Sunday, July 4, 2010

It’s like thinking you’re buying designer and finding out after it’s a knock-off and you can’t get a refund...

In our last blog post I was talking about a new guy that was amazing and all too perfect. Within 10 minutes of Hanna meeting him she was giving me smiles of approval every time he looked away. I took Max to meet him, seeing that Max used to be a player I figured who better to spot another player? Max said that he got nothing but good vibes. And finally Marianna, who we had breakfast with and she said that she was usually shy around new people, but he made her feel so comfortable. And me - almost always able to read people, was walking around with a ridiculously big smile on my face, because this guy, in one word, was awesome.

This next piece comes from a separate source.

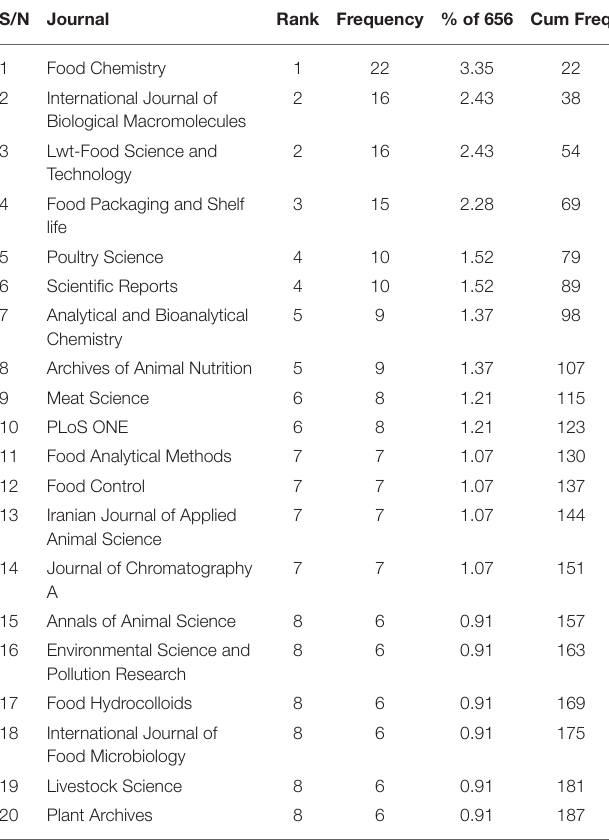
TABLE 7 | The top 20 articles that are relevant in the field of meat production and nanotechnology from 1985 to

He pursued me, told me how he doesn’t get around, and in fact has had 3 long term relationships the last of which was 4 years (usually the talk of long term anything sends me running, but this guy was too enticing).
He used to be a hockey player and when we were talking I said there is no such thing as a well behaved hockey player when all you have is girls around you. He came around the kitchen island, placed his hand on my cheek, looked me dead in the eyes and said “there is such a thing, I’m proof. Not every guy wants to be like that. Have a little faith”. I absolutely melted like butter.

After going on a string of iffy dates and being exhausted from having to be “on” all the time I found a guy that made me feel totally comfortable. Totally forgetting there’s a reason I’m a cynic, and there’s also a reason I write a blog about dating and how everyone plays a game. And my god did I get played. See the simple fact is that when you put your faith in someone you don’t know, it’s like playing a game of Russian Roulette, you never actually know what’s going to happen when you pull the trigger.

So, did I lose the game? Absolutely. Did he turn out to be a lying DoucheBag? Absolutely (actually Hanna decided the other night that she’s moving him up from DoucheBag to Fuckwad). Am I contemplating revenge? Absolutely. Would I probably go to jail if I sought the revenge I actually wanted? Not if I got a really good defence lawyer (it also just so happens that I used to date one, funny how things work out).

I’m not that heartbroken, I bounce back fast. It just so happens that I met a very lovely young entrepreneur the other day at my gym, and what excellent timing because I suddenly have a lot of free time on my hands to flirt with him.